▶ **DESCRIPTION OF THE TASK**:
Return every line from the one with "Mathematics (PG) | |" through the one with "Chairman | |", inclusive, exactly as it appears below.
[Opening RECORDS SHOWN section]
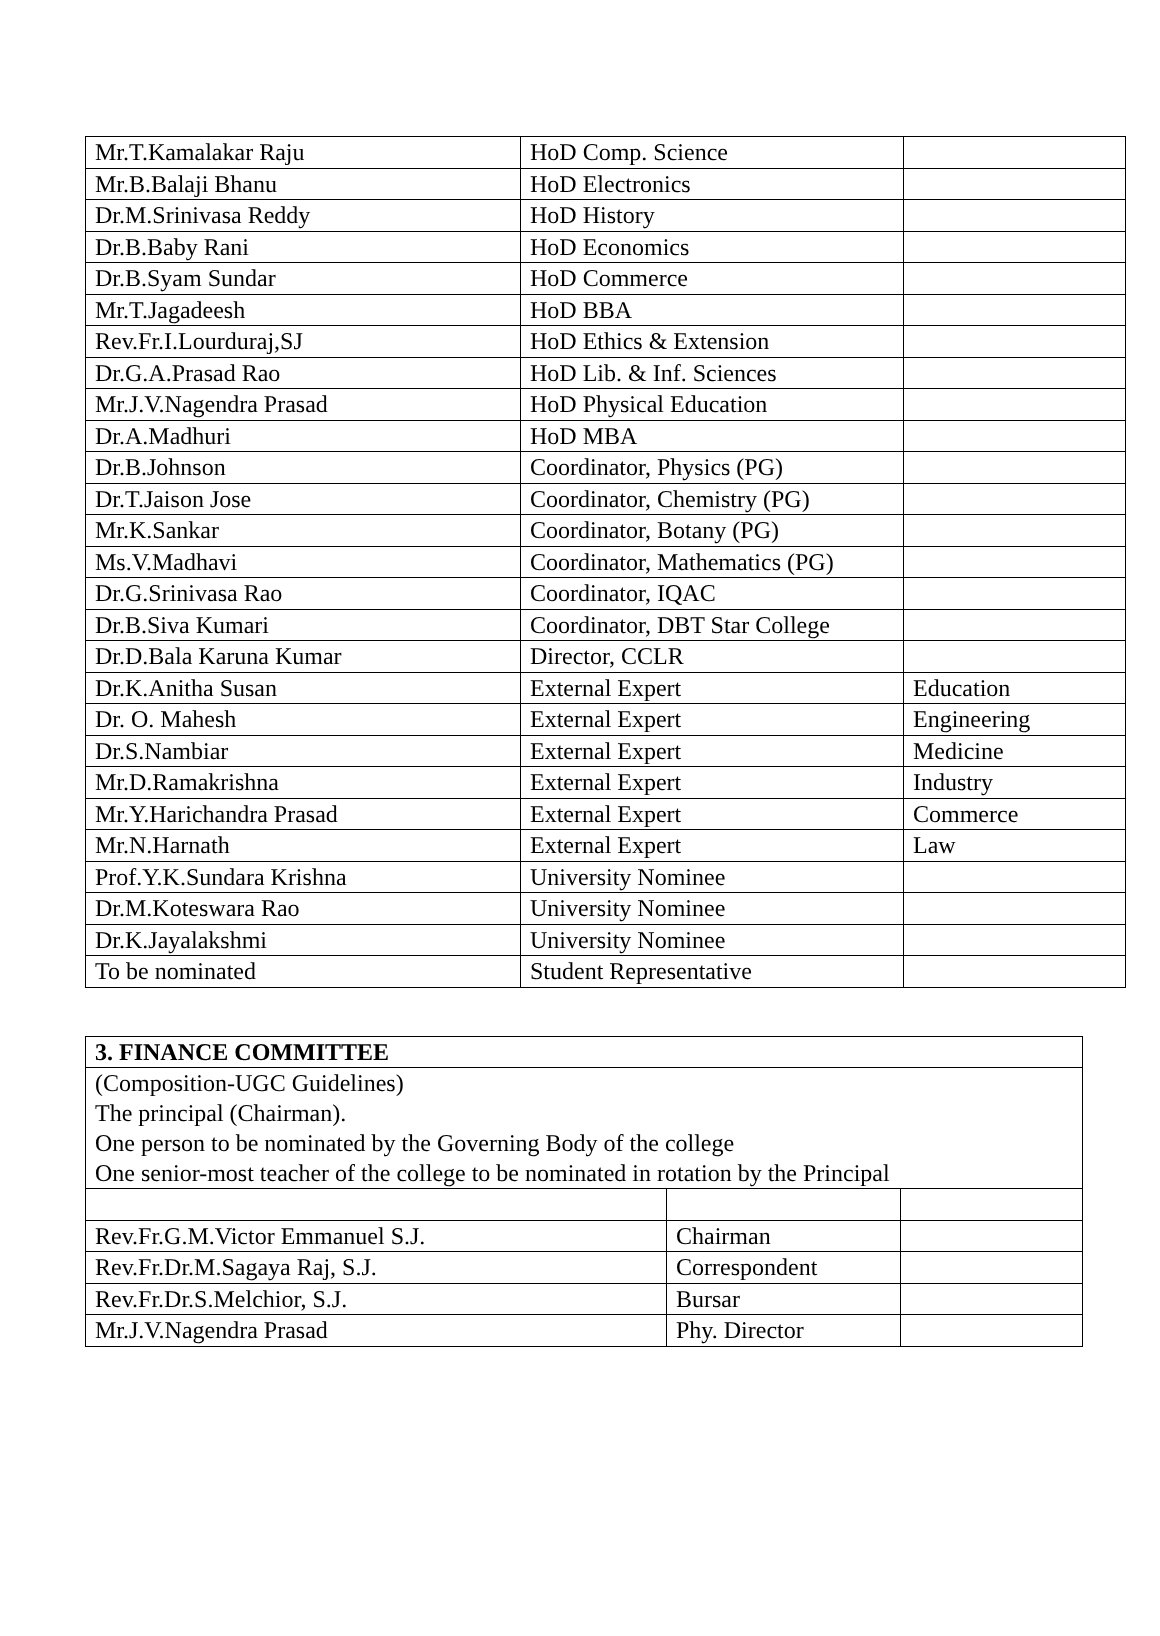| Mr.T.Kamalakar Raju | HoD Comp. Science | |
| Mr.B.Balaji Bhanu | HoD Electronics | |
| Dr.M.Srinivasa Reddy | HoD History | |
| Dr.B.Baby Rani | HoD Economics | |
| Dr.B.Syam Sundar | HoD Commerce | |
| Mr.T.Jagadeesh | HoD BBA | |
| Rev.Fr.I.Lourduraj,SJ | HoD Ethics & Extension | |
| Dr.G.A.Prasad Rao | HoD Lib. & Inf. Sciences | |
| Mr.J.V.Nagendra Prasad | HoD Physical Education | |
| Dr.A.Madhuri | HoD MBA | |
| Dr.B.Johnson | Coordinator, Physics (PG) | |
| Dr.T.Jaison Jose | Coordinator, Chemistry (PG) | |
| Mr.K.Sankar | Coordinator, Botany (PG) | |
| Ms.V.Madhavi | Coordinator, Mathematics (PG) | |
| Dr.G.Srinivasa Rao | Coordinator, IQAC | |
| Dr.B.Siva Kumari | Coordinator, DBT Star College | |
| Dr.D.Bala Karuna Kumar | Director, CCLR | |
| Dr.K.Anitha Susan | External Expert | Education |
| Dr. O. Mahesh | External Expert | Engineering |
| Dr.S.Nambiar | External Expert | Medicine |
| Mr.D.Ramakrishna | External Expert | Industry |
| Mr.Y.Harichandra Prasad | External Expert | Commerce |
| Mr.N.Harnath | External Expert | Law |
| Prof.Y.K.Sundara Krishna | University Nominee | |
| Dr.M.Koteswara Rao | University Nominee | |
| Dr.K.Jayalakshmi | University Nominee | |
| To be nominated | Student Representative | |
| 3. FINANCE COMMITTEE | | |
| (Composition-UGC Guidelines) The principal (Chairman). One person to be nominated by the Governing Body of the college One senior-most teacher of the college to be nominated in rotation by the Principal | | |
| Rev.Fr.G.M.Victor Emmanuel S.J. | Chairman | |
| Rev.Fr.Dr.M.Sagaya Raj, S.J. | Correspondent | |
| Rev.Fr.Dr.S.Melchior, S.J. | Bursar | |
| Mr.J.V.Nagendra Prasad | Phy. Director | |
[Closing RECORDS SHOWN section]
▶ **EXERCISE OUTPUT**:
| Ms.V.Madhavi | Coordinator, Mathematics (PG) | |
| Dr.G.Srinivasa Rao | Coordinator, IQAC | |
| Dr.B.Siva Kumari | Coordinator, DBT Star College | |
| Dr.D.Bala Karuna Kumar | Director, CCLR | |
| Dr.K.Anitha Susan | External Expert | Education |
| Dr. O. Mahesh | External Expert | Engineering |
| Dr.S.Nambiar | External Expert | Medicine |
| Mr.D.Ramakrishna | External Expert | Industry |
| Mr.Y.Harichandra Prasad | External Expert | Commerce |
| Mr.N.Harnath | External Expert | Law |
| Prof.Y.K.Sundara Krishna | University Nominee | |
| Dr.M.Koteswara Rao | University Nominee | |
| Dr.K.Jayalakshmi | University Nominee | |
| To be nominated | Student Representative | |
| 3. FINANCE COMMITTEE | | |
| (Composition-UGC Guidelines) The principal (Chairman). One person to be nominated by the Governing Body of the college One senior-most teacher of the college to be nominated in rotation by the Principal | | |
| Rev.Fr.G.M.Victor Emmanuel S.J. | Chairman | |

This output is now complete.